Die beiden Massaker von 1874 und 1875 brachen den Widerstand der Comanchen. Sie bedeuteten aber nicht das Ende für die Geschichte der Pferde bei den amerikanischen Ureinwohnern – die hatte gerade erst begonnen.

Völker der Pferde

Denn zu diesem Zeitpunkt hatte sich bereits im ganzen Land herumgesprochen, wie nützlich Pferde sein konnten. Mit ihnen waren die Menschen auf der Bisonjagd erfolgreicher als je zuvor, sie konnten ihren Aktionsradius erweitern und vernichtende Überfälle auf andere Stämme unternehmen. Pferde befreiten Frauen von beschwerlichen Pflichten wie dem Schleppen ihrer Habe von einem Lager zum nächsten. Indigene Stämme, die zu Pferd jagten, hatten bessere Karten als solche, die Landwirtschaft betrieben. Deshalb wollten plötzlich alle Stämme Pferde haben: Vom Süden bis zum Norden, von den Jumano über die Apache bis zu den Cheyenne – sie alle waren von nun an beritten.

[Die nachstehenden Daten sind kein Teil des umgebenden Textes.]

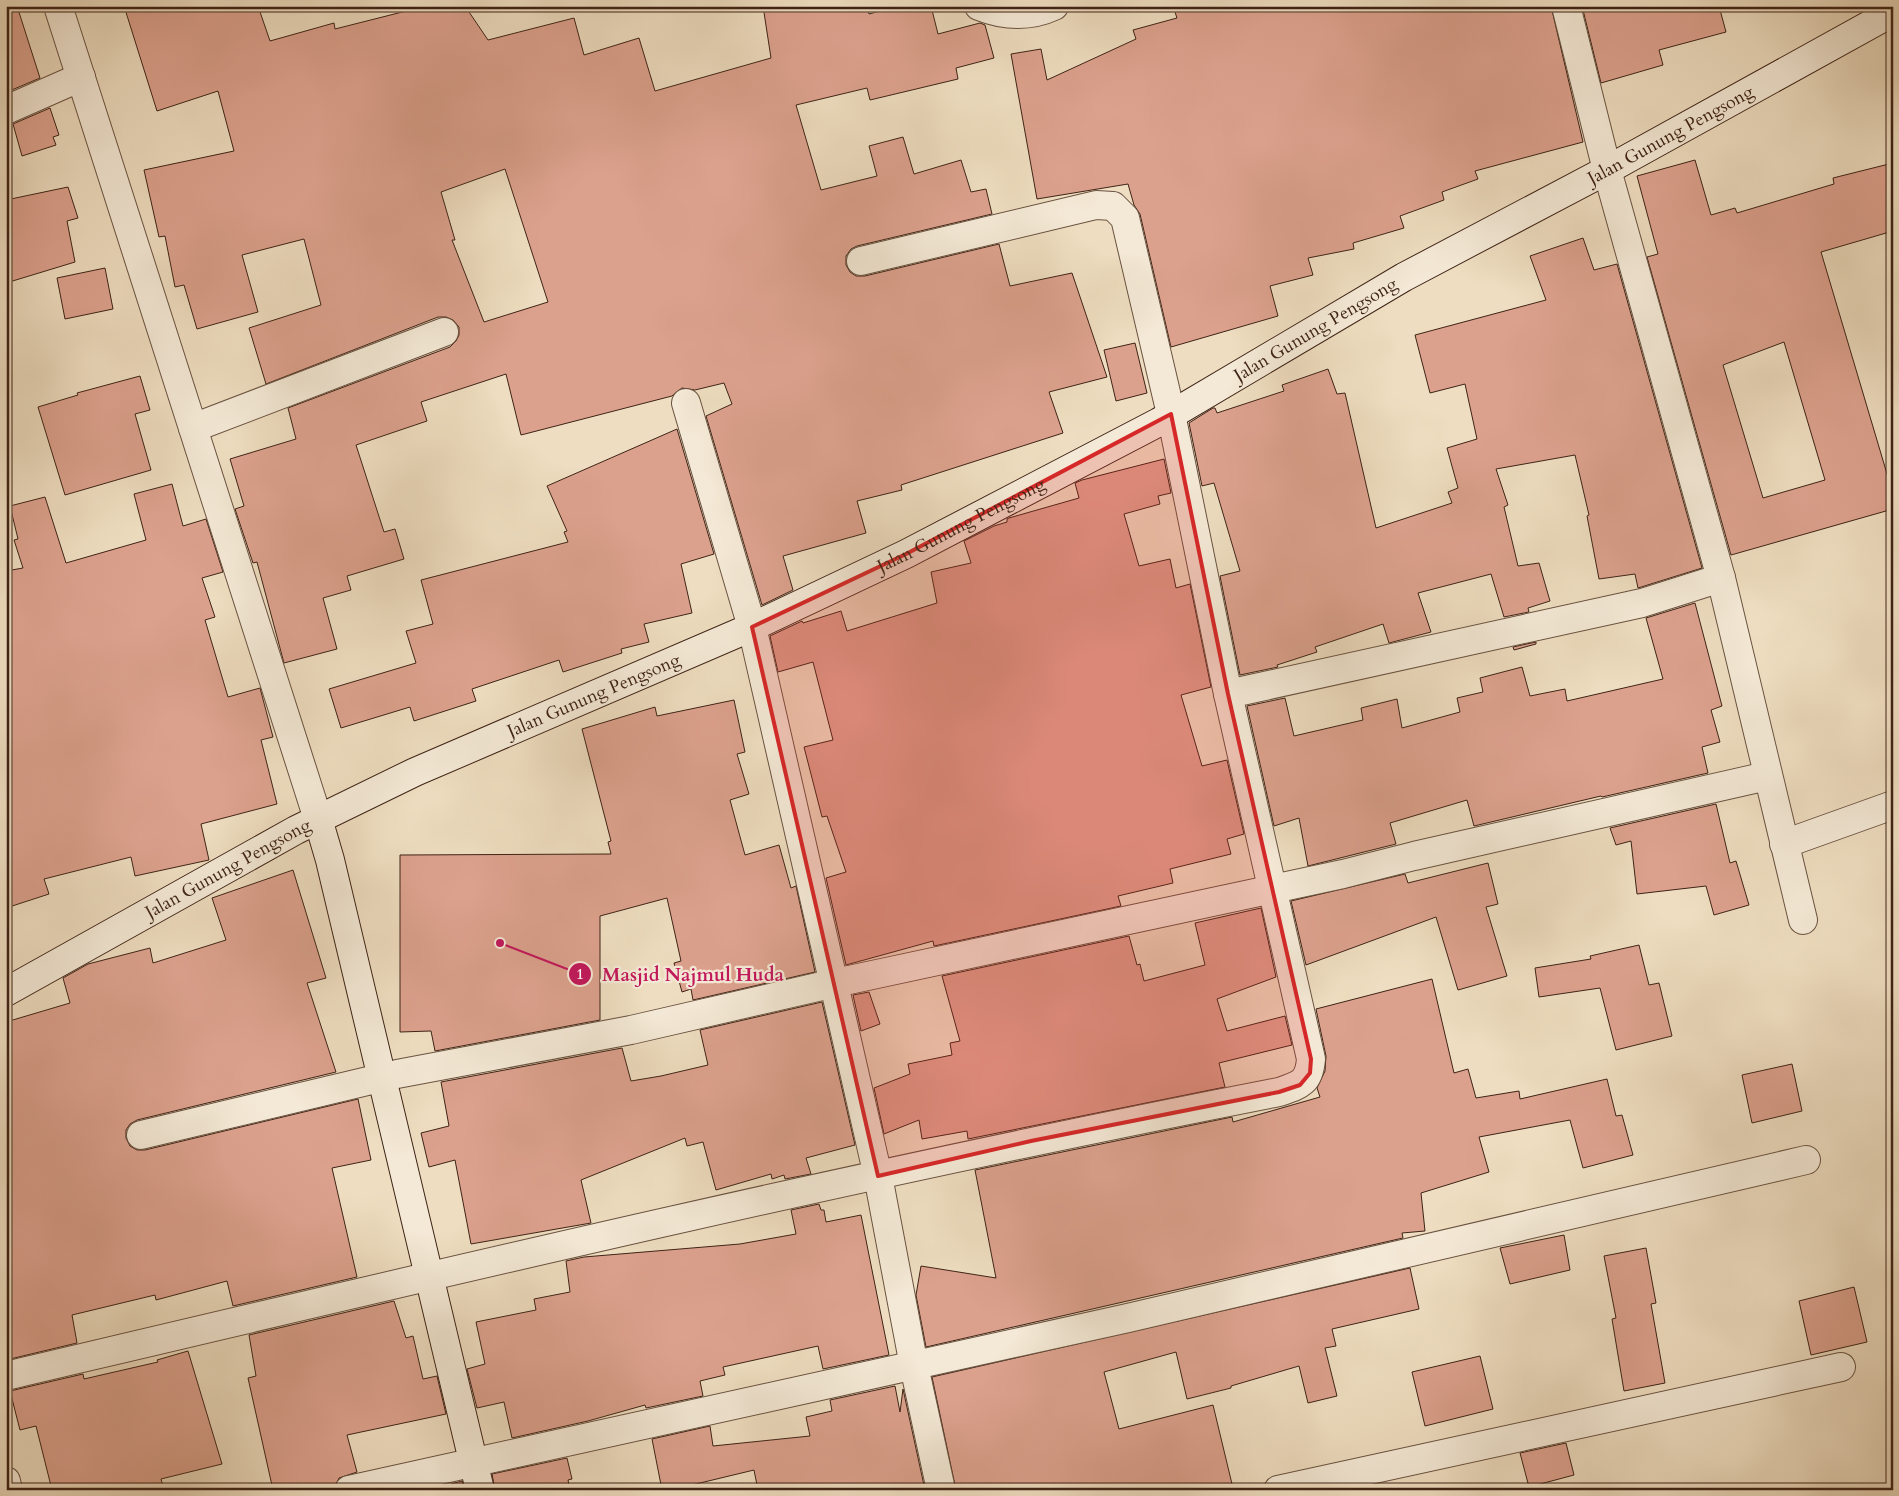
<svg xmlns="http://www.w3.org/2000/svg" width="1899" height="1496" font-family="Cardo,serif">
  <rect width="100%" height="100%" fill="#eeddc0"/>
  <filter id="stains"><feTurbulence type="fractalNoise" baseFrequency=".004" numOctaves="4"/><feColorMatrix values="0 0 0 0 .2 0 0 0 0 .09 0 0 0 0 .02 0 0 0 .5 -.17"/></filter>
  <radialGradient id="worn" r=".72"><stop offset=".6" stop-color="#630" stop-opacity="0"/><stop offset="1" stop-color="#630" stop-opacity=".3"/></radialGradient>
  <g fill="#dca18d" stroke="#3e2316" fill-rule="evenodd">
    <polygon points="6,6 17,6 40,78 7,92"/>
    <path d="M124 6H258L270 41 334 23 335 29 426 6H465L488 40 574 18 584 55 639 38 655 91 771 58 763 6H867L869 14 898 6H931L938 34 980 23 985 25 994 58 956 68 958 79 870 100 867 88 796 105 821 190 877 176 869 146 903 137 914 174 961 160 971 192 986 189 992 214 857 246 851 249 846 256V265L850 272 856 276H865L999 244 1010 286 1072 273 1107 377 1049 392 1063 433 901 485 902 490 857 501 866 533 783 556 793 590 762 605 706 416 732 404 724 383 695 390 682 388 672 396 521 435 506 374 421 402 427 421 356 445 384 532 395 529 404 559 347 576 351 590 323 598 337 649 284 663 257 562 253 563 235 509 244 506 230 459 296 439 288 408 450 347 456 341 459 335V327L453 320 446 317H438L266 384 249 328 321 305 304 239 242 255 258 312 197 329 184 285 175 287 165 236 159 237 144 170 234 151 218 91 157 111ZM505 169 548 302 484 322 452 240H455L441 192Z"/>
    <polygon points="1173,6 1551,6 1583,142 1475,171 1478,179 1442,192 1444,200 1400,216 1404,228 1353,243 1354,249 1308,258 1313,275 1270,286 1278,316 1171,347 1140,214 1134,205 1128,184 1037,199 1011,54 1041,49 1047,80 1136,39 1133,30 1177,18"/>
    <polygon points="1582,6 1719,6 1726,32 1659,50 1663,65 1601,83"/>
    <polygon points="50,108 59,135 53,137 56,145 22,156 13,124"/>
    <path d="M1695 160 1711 215 1735 208 1737 213 1834 184 1833 178 1893 163V231L1821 252 1893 494V509L1731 555 1647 257 1658 254 1637 176ZM1784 342 1825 480 1763 498 1723 365Z"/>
    <polygon points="68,187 78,218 67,221 75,262 6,283 6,200"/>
    <polygon points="1583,238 1594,270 1617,264 1702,568 1638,588 1635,574 1599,579 1587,516 1589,515 1575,455 1496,469 1508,505 1504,507 1518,566 1539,563 1550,601 1528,608 1529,612 1504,617 1491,574 1418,593 1431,632 1389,643 1383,624 1315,647 1317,652 1277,665 1278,667 1240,675 1220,576 1240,571 1214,483 1202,486 1189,423 1213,408 1215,408 1217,413 1284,391 1282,385 1328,369 1337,394 1345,393 1376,528 1452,503 1448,492 1458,488 1447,448 1477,439 1465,384 1430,393 1415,335 1546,300 1530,256"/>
    <polygon points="105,268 113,309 65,319 57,278"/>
    <polygon points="1135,343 1147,393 1116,401 1104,350"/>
    <polygon points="140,376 150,410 135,414 151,470 65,495 38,407 78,395 77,393"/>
    <polygon points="677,429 714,554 681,564 692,613 644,624 649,642 621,649 622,653 563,672 559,660 472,689 476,701 414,721 410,707 341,728 329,689 416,663 406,631 433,624 421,580 568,542 564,532 567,531 547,486"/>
    <polygon points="1164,459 1171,493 1158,496 1160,504 1124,514 1139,566 1170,559 1176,588 1190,584 1211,687 1181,695 1202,766 1227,760 1244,834 1227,839 1231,854 1170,869 1173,883 1118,896 1121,906 934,946 933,941 846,965 826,878 846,872 827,816 822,817 804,747 833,740 813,662 778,672 770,636 802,621 803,623 841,611 847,631 937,603 931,572 971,563 964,541 994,526 1007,522 1007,519 1009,518 1079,498 1075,483 1082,480"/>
    <polygon points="172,484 183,526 206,519 223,572 202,578 215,617 205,620 228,697 260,688 273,737 261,740 277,804 201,824 209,860 135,876 131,857 44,879 49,894 6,908 6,571 23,568 14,540 18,539 10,506 45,497 66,563 146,540 134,494"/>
    <polygon points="1695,603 1722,706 1711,710 1720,742 1702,747 1708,773 1602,797 1601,796 1474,826 1467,800 1390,823 1396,844 1308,866 1299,818 1274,826 1247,706 1285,698 1294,736 1363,720 1361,708 1397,699 1402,728 1460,712 1457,698 1483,692 1480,678 1522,667 1530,696 1565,689 1567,701 1663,679 1646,618"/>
    <polygon points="1536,642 1536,644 1514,650 1513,647"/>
    <polygon points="734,700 745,752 737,754 749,794 730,800 745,855 779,845 791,888 796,886 815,972 693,1000 691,989 682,992 674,963 681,961 667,898 600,916 600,1020 435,1051 431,1031 400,1032 400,855 611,854 608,842 611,841 582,729 655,707 657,716"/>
    <polygon points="1716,804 1730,863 1736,861 1749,905 1714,915 1706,886 1637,894 1631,841 1616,845 1610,828"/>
    <polygon points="1488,863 1498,904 1486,907 1507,976 1458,990 1436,917 1306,965 1291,901 1405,874 1408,883"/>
    <polygon points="293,870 326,978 307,983 336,1072 137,1120 130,1124 126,1130 126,1138 130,1146 137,1150 145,1150 358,1099 371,1160 332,1168 357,1277 233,1306 227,1281 156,1300 155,1295 72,1315 77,1343 6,1360 6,1022 70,1003 63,978 88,964 150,948 153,963 226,940 212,898"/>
    <polygon points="1261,908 1276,977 1217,999 1227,1031 1285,1016 1292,1045 1219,1063 1225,1087 968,1139 967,1131 922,1139 919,1120 884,1134 874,1088 910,1074 908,1064 952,1055 950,1043 960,1041 942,976 1129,936 1137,965 1140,964 1144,981 1205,965 1195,923"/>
    <polygon points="1639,945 1649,985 1659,983 1672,1036 1616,1050 1600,988 1539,997 1535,968 1591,959 1590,956"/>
    <polygon points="1432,979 1454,1073 1468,1069 1476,1098 1519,1091 1520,1099 1607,1079 1616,1116 1622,1115 1633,1155 1583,1168 1570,1120 1479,1137 1489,1172 1421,1193 1425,1231 1402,1233 1403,1238 926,1347 916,1295 921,1266 996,1278 975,1170 1232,1117 1233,1122 1320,1097 1317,1088 1325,1071 1326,1056 1316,1009"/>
    <polygon points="869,992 880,1024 861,1031 853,995"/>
    <polygon points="822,1002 855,1145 806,1158 811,1174 785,1179 784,1175 772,1179 771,1174 716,1190 703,1142 687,1146 685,1138 581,1180 591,1223 471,1244 455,1160 429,1167 421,1133 449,1126 441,1082 622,1048 631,1081 661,1076 708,1065 700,1030"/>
    <polygon points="1792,1064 1802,1111 1752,1123 1742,1075"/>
    <polygon points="819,1204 821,1210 824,1210 826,1222 861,1215 889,1355 823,1369 818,1346 723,1367 725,1375 700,1381 703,1396 646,1408 645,1405 588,1421 512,1438 504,1402 477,1408 467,1369 485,1364 476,1322 536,1310 534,1299 570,1292 566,1261 584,1257 740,1244 796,1234 791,1210"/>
    <polygon points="1564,1235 1570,1270 1510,1284 1500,1248"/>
    <polygon points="1646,1248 1656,1303 1651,1304 1665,1383 1624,1391 1612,1319 1616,1318 1604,1256"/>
    <polygon points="1410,1268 1419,1309 1332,1329 1336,1346 1325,1348 1337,1396 1308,1403 1299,1366 1231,1386 1231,1388 1187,1399 1176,1352 1104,1372 1119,1429 1213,1405 1232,1484 1210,1490 956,1490 932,1377"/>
    <polygon points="1854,1287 1867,1342 1811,1355 1799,1301"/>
    <polygon points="394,1301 406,1338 413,1336 423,1379 437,1376 446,1414 347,1435 357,1472 339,1478 334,1490 273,1490 248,1378 256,1376 249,1335"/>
    <polygon points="188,1351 222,1464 161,1479 164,1490 52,1490 36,1426 20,1430 10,1391 83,1374 84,1379 158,1362 157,1360"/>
    <polygon points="1480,1356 1493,1409 1425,1426 1412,1372"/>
    <polygon points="895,1386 900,1412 903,1389 925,1490 758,1490 754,1470 671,1490 662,1490 652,1439 710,1426 713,1446 810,1436 806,1417 832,1411 830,1400"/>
    <polygon points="1566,1443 1574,1475 1529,1487 1520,1453"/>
    <polygon points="567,1458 572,1479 568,1480 570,1490 495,1490 492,1474"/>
    <polygon points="462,1481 464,1490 451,1490 451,1484"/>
  </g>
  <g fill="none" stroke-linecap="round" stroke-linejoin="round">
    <defs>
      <g id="street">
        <polyline points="58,6 318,819"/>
        <path d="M979 6C1004 16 1028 18 1054 6"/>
        <polyline points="6,110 81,77"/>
        <polyline points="686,403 752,627 878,1176 914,1366 941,1490"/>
        <polyline points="193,428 444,332"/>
        <polyline points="1721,578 1803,920"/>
        <polyline points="1228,694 1642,603 1721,578 1607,170 1566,6"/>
        <polyline points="1784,844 1893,805"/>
        <polyline points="141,1135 397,1074 631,1030 835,983 1343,874 1414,856 1767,776"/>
        <path d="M6 1376C429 1276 852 1175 1279 1092 1300 1085 1309 1083 1311 1059L1228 694 1171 414 1125 218 1113 206 1096 205 861 261"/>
        <polyline points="6,1481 8,1490"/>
        <polyline points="349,1490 1128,1318 1806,1160"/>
        <polyline points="1278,1490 1841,1367"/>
      </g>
      <g id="secondary">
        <polyline points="318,819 330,860 480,1490"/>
        <path id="s1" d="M6 992 296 830 415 772 752 627 906 554 1159 422 1404 277 1607 170 1893 12"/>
      </g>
    </defs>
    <use href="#street" stroke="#6a5240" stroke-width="30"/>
    <use href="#secondary" stroke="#3e2316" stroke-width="30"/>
    <use href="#street" stroke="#f4e9d6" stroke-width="28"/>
    <use href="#secondary" stroke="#f4e9d6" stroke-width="28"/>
  </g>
  <path fill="#d62828" fill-opacity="0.2" stroke="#d62828" stroke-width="4" stroke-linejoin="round" d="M1171 414 1228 694 1311 1059 1310 1073 1300 1085 1279 1092 1031 1141 878 1176 752 627 906 554Z"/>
  <g text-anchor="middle" stroke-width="4.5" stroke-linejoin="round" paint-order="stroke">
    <g font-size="18" fill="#3e2316" stroke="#f4e9d6">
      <text dy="6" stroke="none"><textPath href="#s1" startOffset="1874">Jalan Gunung Pengsong</textPath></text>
      <text dy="6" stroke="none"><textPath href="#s1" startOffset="1469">Jalan Gunung Pengsong</textPath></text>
      <text dy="6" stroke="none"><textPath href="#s1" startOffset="1064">Jalan Gunung Pengsong</textPath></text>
      <text dy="6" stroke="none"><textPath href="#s1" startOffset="659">Jalan Gunung Pengsong</textPath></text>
      <text dy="6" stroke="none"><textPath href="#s1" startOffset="254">Jalan Gunung Pengsong</textPath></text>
    </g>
  </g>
  <path fill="none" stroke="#c2185b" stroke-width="2" d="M500 943L580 974"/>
  <g fill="#c2185b" stroke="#f4e9d6" stroke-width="2">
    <circle cx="500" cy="943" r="5"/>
    <circle cx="580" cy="974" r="12"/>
  </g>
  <g font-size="15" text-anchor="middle" font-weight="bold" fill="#fff">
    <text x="580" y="979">1</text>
  </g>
  <g font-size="19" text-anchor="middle" font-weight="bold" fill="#c2185b" stroke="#f4e9d6" stroke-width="4.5" stroke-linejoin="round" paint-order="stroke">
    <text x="693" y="981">Masjid Najmul Huda</text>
  </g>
  <rect width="1899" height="1496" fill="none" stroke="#eeddc0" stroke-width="25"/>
  <rect x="8" y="8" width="1884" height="1481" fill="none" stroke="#3e2316" stroke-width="2.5"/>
  <rect x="12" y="12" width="1874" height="1471" fill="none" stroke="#3e2316"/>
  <rect width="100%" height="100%" filter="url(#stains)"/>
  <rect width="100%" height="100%" fill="url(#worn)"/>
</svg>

Und die neuen Tiere wurden schon bald überall so geschätzt, dass sie nach und nach eine abstraktere kulturelle Rolle ausfüllten: als Statussymbol. War ein Mann klug und ehrgeizig, dann konnte er sich mehrere Pferde leisten und diese dann verkaufen, tauschen oder verschenken. An der Anzahl seiner Pferde konnte man also den Reichtum eines Mannes ablesen.

Handel und Vermächtnis

Mit dieser ersten großen Neuerung war noch eine andere gekommen: Schusswaffen. Die Ureinwohner konnten jetzt bei weißen Händlern im Tausch gegen Bisonfelle oder Pferde auch Gewehre und Revolver erwerben.

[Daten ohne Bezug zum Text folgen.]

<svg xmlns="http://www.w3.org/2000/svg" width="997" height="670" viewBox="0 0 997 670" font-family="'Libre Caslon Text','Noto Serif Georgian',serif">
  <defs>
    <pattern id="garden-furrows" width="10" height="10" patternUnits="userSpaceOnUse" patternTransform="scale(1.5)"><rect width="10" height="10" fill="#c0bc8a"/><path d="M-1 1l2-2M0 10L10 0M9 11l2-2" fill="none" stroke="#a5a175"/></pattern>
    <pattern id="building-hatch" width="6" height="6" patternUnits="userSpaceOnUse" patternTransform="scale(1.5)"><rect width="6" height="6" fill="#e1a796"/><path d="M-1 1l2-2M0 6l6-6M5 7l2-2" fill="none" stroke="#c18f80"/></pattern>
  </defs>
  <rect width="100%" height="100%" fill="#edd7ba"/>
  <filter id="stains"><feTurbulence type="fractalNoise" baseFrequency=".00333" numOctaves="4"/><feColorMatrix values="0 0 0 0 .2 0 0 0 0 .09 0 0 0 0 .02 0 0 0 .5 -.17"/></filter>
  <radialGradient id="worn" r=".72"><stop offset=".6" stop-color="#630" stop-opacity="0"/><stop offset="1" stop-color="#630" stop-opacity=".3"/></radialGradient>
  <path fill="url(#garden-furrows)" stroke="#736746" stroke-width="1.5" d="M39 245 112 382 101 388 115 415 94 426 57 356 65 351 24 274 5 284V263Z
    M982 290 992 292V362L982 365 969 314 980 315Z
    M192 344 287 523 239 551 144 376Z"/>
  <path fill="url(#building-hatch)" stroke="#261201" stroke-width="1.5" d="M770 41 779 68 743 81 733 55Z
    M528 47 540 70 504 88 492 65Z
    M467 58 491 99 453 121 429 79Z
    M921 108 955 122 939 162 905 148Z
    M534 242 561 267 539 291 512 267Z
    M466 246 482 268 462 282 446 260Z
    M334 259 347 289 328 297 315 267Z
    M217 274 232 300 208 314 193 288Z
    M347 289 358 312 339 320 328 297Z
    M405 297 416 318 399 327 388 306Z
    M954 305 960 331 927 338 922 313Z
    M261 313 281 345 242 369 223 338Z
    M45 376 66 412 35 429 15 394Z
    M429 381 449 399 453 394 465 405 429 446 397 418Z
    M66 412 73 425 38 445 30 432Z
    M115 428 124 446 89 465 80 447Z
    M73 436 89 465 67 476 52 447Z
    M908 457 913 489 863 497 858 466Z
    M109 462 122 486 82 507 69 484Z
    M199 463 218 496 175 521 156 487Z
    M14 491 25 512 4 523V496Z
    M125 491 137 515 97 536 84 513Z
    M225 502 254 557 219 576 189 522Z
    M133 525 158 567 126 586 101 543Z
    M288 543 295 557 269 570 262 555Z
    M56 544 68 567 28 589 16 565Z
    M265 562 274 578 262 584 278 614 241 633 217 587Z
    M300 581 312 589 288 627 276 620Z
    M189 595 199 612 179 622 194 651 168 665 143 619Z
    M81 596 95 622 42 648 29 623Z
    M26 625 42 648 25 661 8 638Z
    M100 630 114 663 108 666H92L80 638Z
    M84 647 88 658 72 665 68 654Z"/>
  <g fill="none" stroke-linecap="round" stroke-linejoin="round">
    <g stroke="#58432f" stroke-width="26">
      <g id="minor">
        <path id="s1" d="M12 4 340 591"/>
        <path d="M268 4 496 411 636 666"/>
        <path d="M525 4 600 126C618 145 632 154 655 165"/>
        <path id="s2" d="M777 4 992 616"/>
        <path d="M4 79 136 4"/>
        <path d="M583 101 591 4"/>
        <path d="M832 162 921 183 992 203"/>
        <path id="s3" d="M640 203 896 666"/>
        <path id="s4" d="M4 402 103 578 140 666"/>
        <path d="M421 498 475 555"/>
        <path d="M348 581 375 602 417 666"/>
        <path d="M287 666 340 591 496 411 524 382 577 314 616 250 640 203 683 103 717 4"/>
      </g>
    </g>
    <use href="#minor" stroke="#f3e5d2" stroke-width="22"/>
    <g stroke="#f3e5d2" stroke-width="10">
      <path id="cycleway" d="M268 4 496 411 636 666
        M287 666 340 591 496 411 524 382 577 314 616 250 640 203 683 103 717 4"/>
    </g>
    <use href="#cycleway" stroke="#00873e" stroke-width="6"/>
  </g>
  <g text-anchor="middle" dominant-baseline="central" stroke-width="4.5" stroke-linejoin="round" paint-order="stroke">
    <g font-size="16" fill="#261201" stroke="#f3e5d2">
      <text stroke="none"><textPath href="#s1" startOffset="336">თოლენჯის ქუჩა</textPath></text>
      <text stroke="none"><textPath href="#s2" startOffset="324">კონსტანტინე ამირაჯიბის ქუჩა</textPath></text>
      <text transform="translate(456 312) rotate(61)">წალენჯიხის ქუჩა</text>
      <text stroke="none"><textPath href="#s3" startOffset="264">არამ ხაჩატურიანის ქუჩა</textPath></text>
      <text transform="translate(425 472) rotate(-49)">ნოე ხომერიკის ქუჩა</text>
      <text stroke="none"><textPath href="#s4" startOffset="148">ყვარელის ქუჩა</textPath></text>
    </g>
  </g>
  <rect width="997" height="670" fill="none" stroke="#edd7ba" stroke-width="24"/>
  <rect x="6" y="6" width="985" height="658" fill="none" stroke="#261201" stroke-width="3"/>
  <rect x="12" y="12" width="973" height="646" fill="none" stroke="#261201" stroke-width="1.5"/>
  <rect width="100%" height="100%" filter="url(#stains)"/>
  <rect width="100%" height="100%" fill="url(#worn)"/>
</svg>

Das waren Veränderungen von großer Tragweite, die ruhmreiche Höhepunkte und unrühmliche Nebenwirkungen mit sich brachten, darunter die Überjagung des Bisons – und das sogar noch vor der Ankunft kommerzieller Jäger. Die Reitkunst führte auch zu einer brutaleren Kriegsführung zwischen den Stämmen, zum Widerstand gegen weiße Siedler und die Armee, später dann zu traurigen Ereignissen wie am Palo Duro Canyon. Doch diese negativen Aspekte der Pferderevolution sind Geschichte.

Heute sind Pferde nach wie vor von größter Bedeutung für viele amerikanische Ureinwohner. Sie gelten noch immer als Besitz, auf den die Menschen besonders stolz sind. Und sie stehen für die uralten Traditionen und Werte ihrer Stämme: für glanzvolle Auftritte, für Tapferkeit und für ein Wissen, das seit Jahrhunderten an die nächste Generation weitergegeben wird – auch und gerade heute noch.